──────── Input records

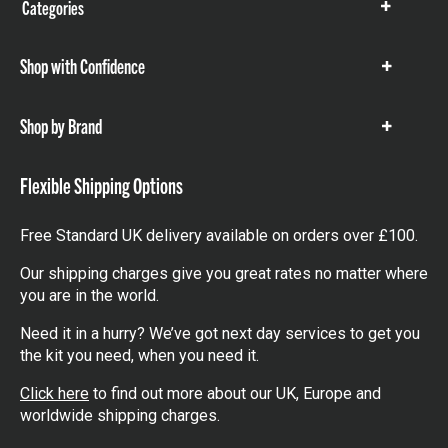
Categories
Show
items
Shop with Confidence
Show
items
Shop by Brand
Show
items
Flexible Shipping Options
Free Standard UK delivery available on orders over £100.
Our shipping charges give you great rates no matter where
you are in the world.
Need it in a hurry? We’ve got next day services to get you
the kit you need, when you need it.
Click here
to find out more about our UK, Europe and
worldwide shipping charges.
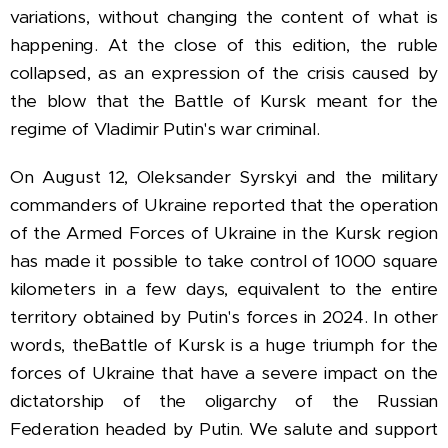
variations, without changing the content of what is
happening. At the close of this edition, the ruble
collapsed, as an expression of the crisis caused by
the blow that the Battle of Kursk meant for the
regime of Vladimir Putin's war criminal.
On August 12, Oleksander Syrskyi and the military
commanders of Ukraine reported that the operation
of the Armed Forces of Ukraine in the Kursk region
has made it possible to take control of 1000 square
kilometers in a few days, equivalent to the entire
territory obtained by Putin's forces in 2024. In other
words, the
Battle of Kursk is a huge triumph for the
forces of Ukraine that have a severe impact on the
dictatorship of the oligarchy of the Russian
Federation headed by Putin. We salute and support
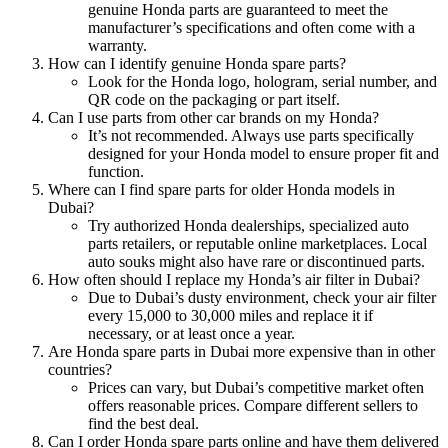
genuine Honda parts are guaranteed to meet the
manufacturer’s specifications and often come with a
warranty.
How can I identify genuine Honda spare parts?
Look for the Honda logo, hologram, serial number, and
QR code on the packaging or part itself.
Can I use parts from other car brands on my Honda?
It’s not recommended. Always use parts specifically
designed for your Honda model to ensure proper fit and
function.
Where can I find spare parts for older Honda models in
Dubai?
Try authorized Honda dealerships, specialized auto
parts retailers, or reputable online marketplaces. Local
auto souks might also have rare or discontinued parts.
How often should I replace my Honda’s air filter in Dubai?
Due to Dubai’s dusty environment, check your air filter
every 15,000 to 30,000 miles and replace it if
necessary, or at least once a year.
Are Honda spare parts in Dubai more expensive than in other
countries?
Prices can vary, but Dubai’s competitive market often
offers reasonable prices. Compare different sellers to
find the best deal.
Can I order Honda spare parts online and have them delivered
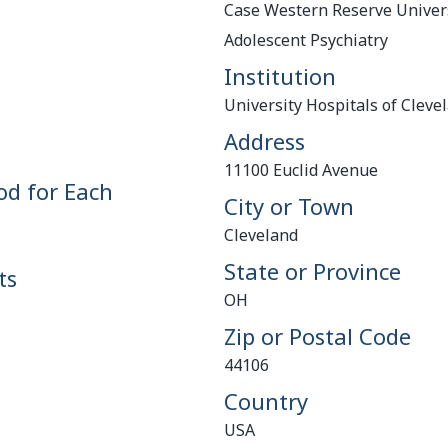
Case Western Reserve Univers
Adolescent Psychiatry
Institution
University Hospitals of Cleve
Address
11100 Euclid Avenue
od for Each
City or Town
Cleveland
State or Province
ts
OH
Zip or Postal Code
44106
Country
USA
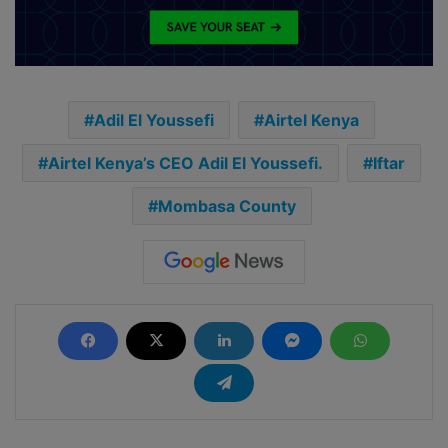
Adil El Youssefi
Airtel Kenya
Airtel Kenya’s CEO Adil El Youssefi.
Iftar
Mombasa County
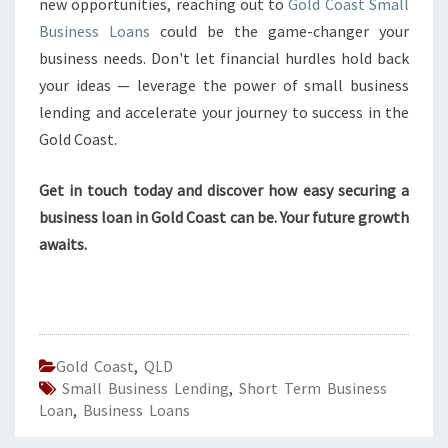
new opportunities, reaching out to
Gold Coast Small
Business Loans
could be the game-changer your
business needs. Don't let financial hurdles hold back
your ideas — leverage the power of small business
lending and accelerate your journey to success in the
Gold Coast.
Get in touch today and discover how easy securing a
business loan in Gold Coast can be. Your future growth
awaits.
Gold Coast
,
QLD
Small Business Lending
,
Short Term Business
Loan
,
Business Loans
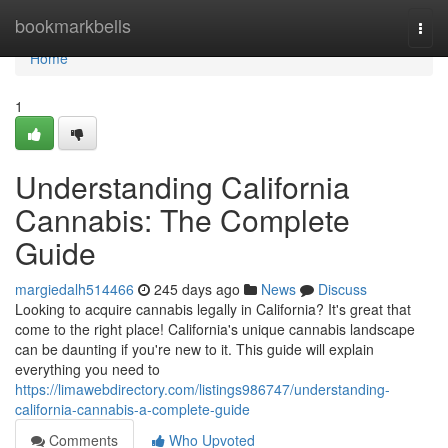
Home
bookmarkbells
Togg
navi
Home
1
Understanding California
Cannabis: The Complete
Guide
margiedalh514466
245 days ago
News
Discuss
Looking to acquire cannabis legally in California? It's great that
come to the right place! California's unique cannabis landscape
can be daunting if you're new to it. This guide will explain
everything you need to
https://limawebdirectory.com/listings986747/understanding-
california-cannabis-a-complete-guide
Comments
Who Upvoted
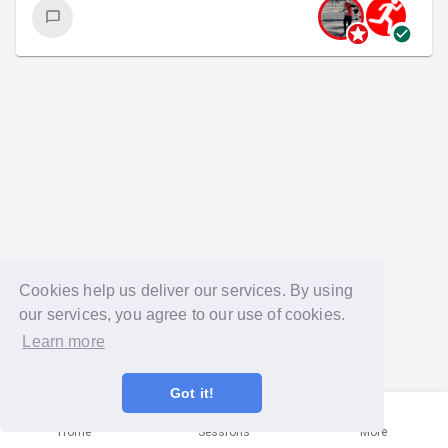
Cookies help us deliver our services. By using
our services, you agree to our use of cookies.
Learn more
Got it!
Home
Sessions
More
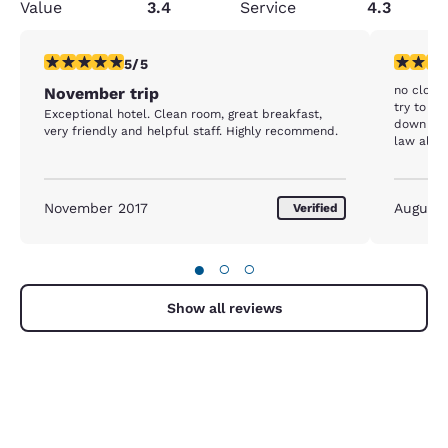
Value
3.4
Service
4.3
5 stars rating. Exceptional. 1 review
1 star rat
5/5
no closed
November trip
try to ge
Exceptional hotel. Clean room, great breakfast,
down and
very friendly and helpful staff. Highly recommend.
law all h
deaf. My 
discount 
at front 
November 2017
August
Verified
nothing t
again. I'
●
○
○
Show all reviews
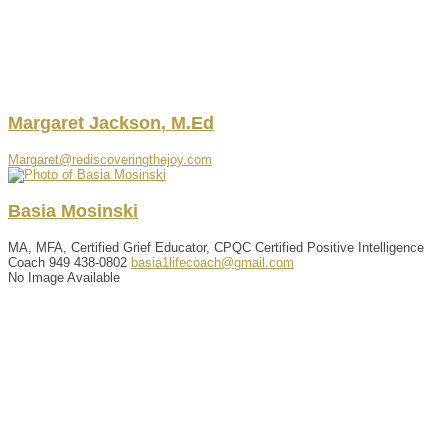
Margaret
Jackson
,
M.Ed
Margaret@rediscoveringthejoy.com
Basia
Mosinski
MA, MFA, Certified Grief Educator, CPQC Certified Positive Intelligence
Coach
949 438-0802
basia1lifecoach@gmail.com
No Image Available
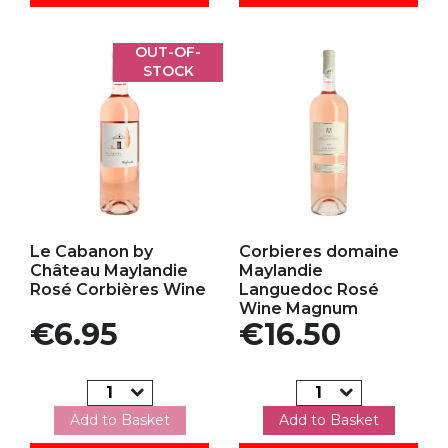
OUT-OF-
STOCK
Add to my favorites
Add to my favorites
Le Cabanon by
Corbieres domaine
Château Maylandie
Maylandie
Rosé Corbières Wine
Languedoc Rosé
Wine Magnum
Price
Price
€6.95
€16.50
Add to Basket
Add to Basket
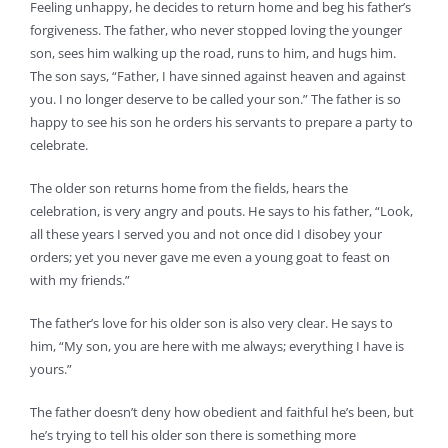
Feeling unhappy, he decides to return home and beg his father’s
forgiveness. The father, who never stopped loving the younger
son, sees him walking up the road, runs to him, and hugs him.
The son says, “Father, I have sinned against heaven and against
you. I no longer deserve to be called your son.” The father is so
happy to see his son he orders his servants to prepare a party to
celebrate.
The older son returns home from the fields, hears the
celebration, is very angry and pouts. He says to his father, “Look,
all these years I served you and not once did I disobey your
orders; yet you never gave me even a young goat to feast on
with my friends.”
The father’s love for his older son is also very clear. He says to
him, “My son, you are here with me always; everything I have is
yours.”
The father doesn’t deny how obedient and faithful he’s been, but
he’s trying to tell his older son there is something more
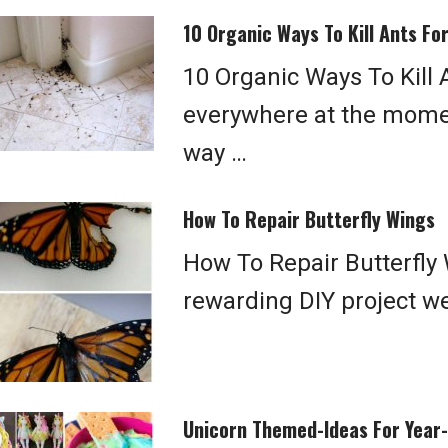
10 Organic Ways To Kill Ants Fo
10 Organic Ways To Kill 
everywhere at the momen
way …
How To Repair Butterfly Wings
How To Repair Butterfly 
rewarding DIY project we
Unicorn Themed-Ideas For Year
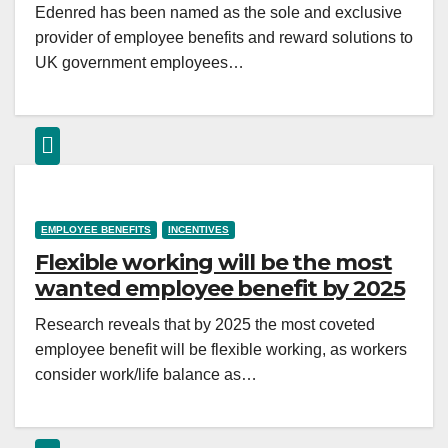
Edenred has been named as the sole and exclusive
provider of employee benefits and reward solutions to
UK government employees…
EMPLOYEE BENEFITS
INCENTIVES
Flexible working will be the most
wanted employee benefit by 2025
Research reveals that by 2025 the most coveted
employee benefit will be flexible working, as workers
consider work/life balance as…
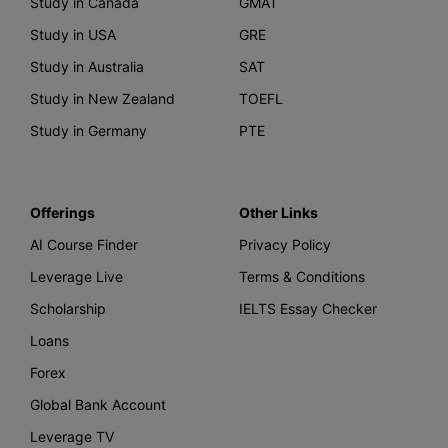
Study in Canada
GMAT
Study in USA
GRE
Study in Australia
SAT
Study in New Zealand
TOEFL
Study in Germany
PTE
Offerings
Other Links
AI Course Finder
Privacy Policy
Leverage Live
Terms & Conditions
Scholarship
IELTS Essay Checker
Loans
Forex
Global Bank Account
Leverage TV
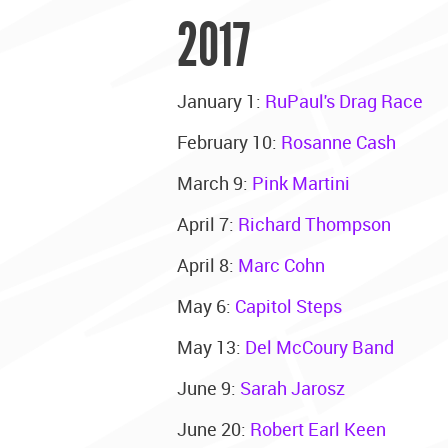
2017
January 1:
RuPaul's Drag Race
February 10:
Rosanne Cash
March 9:
Pink Martini
April 7:
Richard Thompson
April 8:
Marc Cohn
May 6:
Capitol Steps
May 13:
Del McCoury Band
June 9:
Sarah Jarosz
June 20:
Robert Earl Keen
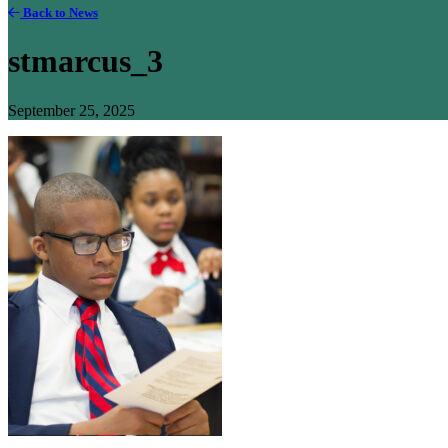
Back to News
stmarcus_3
September 25, 2025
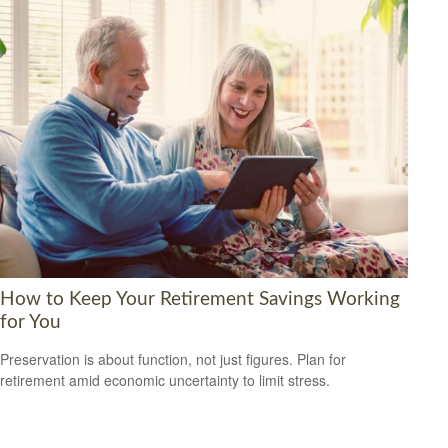
How to Keep Your Retirement Savings Working
for You
Preservation is about function, not just figures. Plan for
retirement amid economic uncertainty to limit stress.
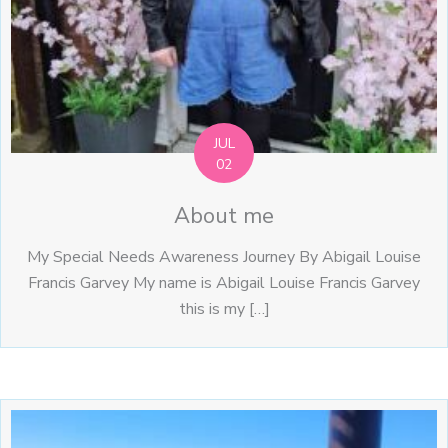
JUL
02
About me
My Special Needs Awareness Journey By Abigail Louise
Francis Garvey My name is Abigail Louise Francis Garvey
this is my […]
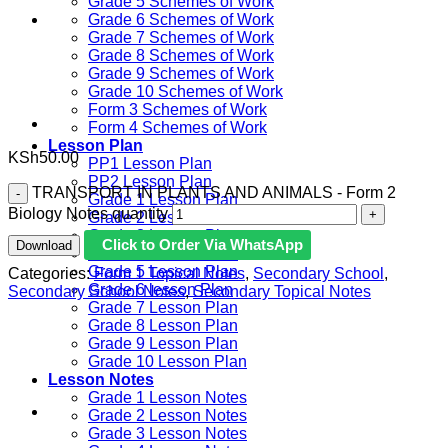
Grade 5 Schemes of Work
Grade 6 Schemes of Work
Grade 7 Schemes of Work
Grade 8 Schemes of Work
Grade 9 Schemes of Work
Grade 10 Schemes of Work
Form 3 Schemes of Work
Form 4 Schemes of Work
Lesson Plan
KSh
50.00
PP1 Lesson Plan
PP2 Lesson Plan
TRANSPORT IN PLANTS AND ANIMALS - Form 2
Grade 1 Lesson Plan
Biology Notes quantity
Grade 2 Lesson Plan
Grade 3 Lesson Plan
Click to Order Via WhatsApp
Download
Grade 4 Lesson Plan
Grade 5 Lesson Plan
Categories:
Form 1 Topical Notes
,
Secondary School
,
Grade 6 lesson Plan
Secondary School Notes
,
Secondary Topical Notes
Grade 7 Lesson Plan
Grade 8 Lesson Plan
Grade 9 Lesson Plan
Grade 10 Lesson Plan
Lesson Notes
Grade 1 Lesson Notes
Grade 2 Lesson Notes
Grade 3 Lesson Notes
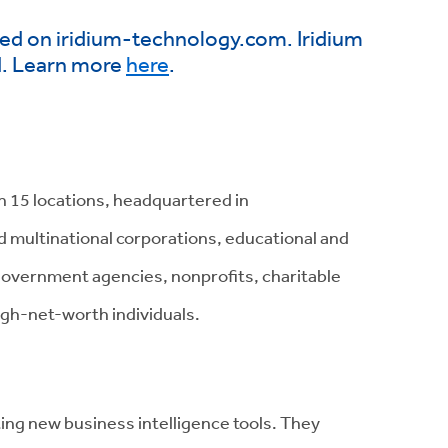
ared on iridium-technology.com. Iridium
d. Learn more
here
.
h 15 locations, headquartered in
nd multinational corporations, educational and
 government agencies, nonprofits, charitable
igh-net-worth individuals.
ting
new business intelligence tools
. They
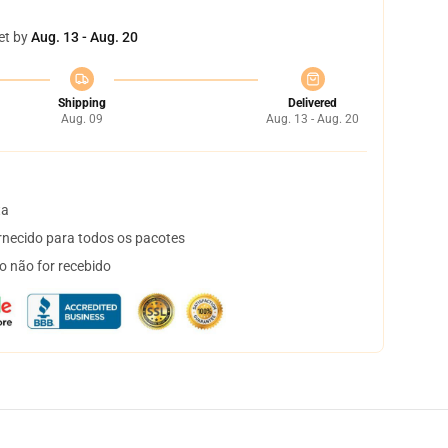
et by
Aug. 13 - Aug. 20
Shipping
Delivered
Aug. 09
Aug. 13 - Aug. 20
ta
necido para todos os pacotes
o não for recebido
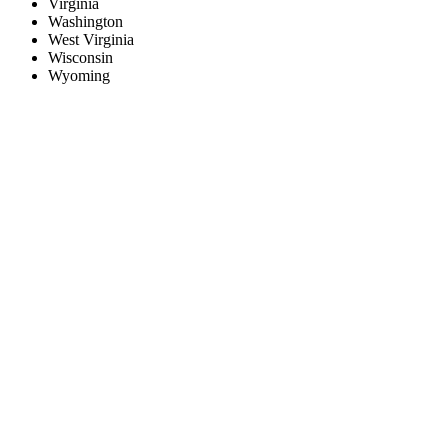
Virginia
Washington
West Virginia
Wisconsin
Wyoming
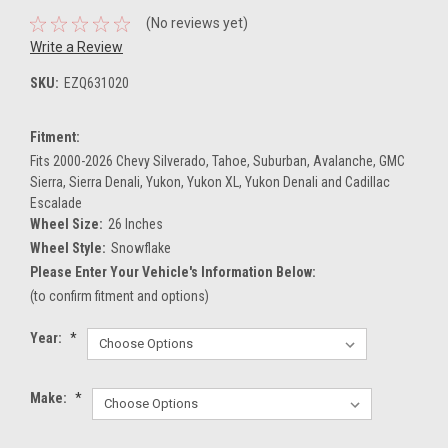
(No reviews yet)
Write a Review
SKU:
EZQ631020
Fitment:
Fits 2000-2026 Chevy Silverado, Tahoe, Suburban, Avalanche, GMC
Sierra, Sierra Denali, Yukon, Yukon XL, Yukon Denali and Cadillac
Escalade
Wheel Size:
26 Inches
Wheel Style:
Snowflake
Please Enter Your Vehicle's Information Below:
(to confirm fitment and options)
Year:
*
Make:
*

────────────────

The answer must consist solely of the lines from the first line of the records through the line containing "collapsed, as an", reproduced exactly and without the pictures.

Categories
Show
items
Shop with Confidence
Show
items
Shop by Brand
Show
items
Flexible Shipping Options
Free Standard UK delivery available on orders over £100.
Our shipping charges give you great rates no matter where
you are in the world.
Need it in a hurry? We’ve got next day services to get you
the kit you need, when you need it.
Click here
to find out more about our UK, Europe and
worldwide shipping charges.
variations, without changing the content of what is
happening. At the close of this edition, the ruble
collapsed, as an expression of the crisis caused by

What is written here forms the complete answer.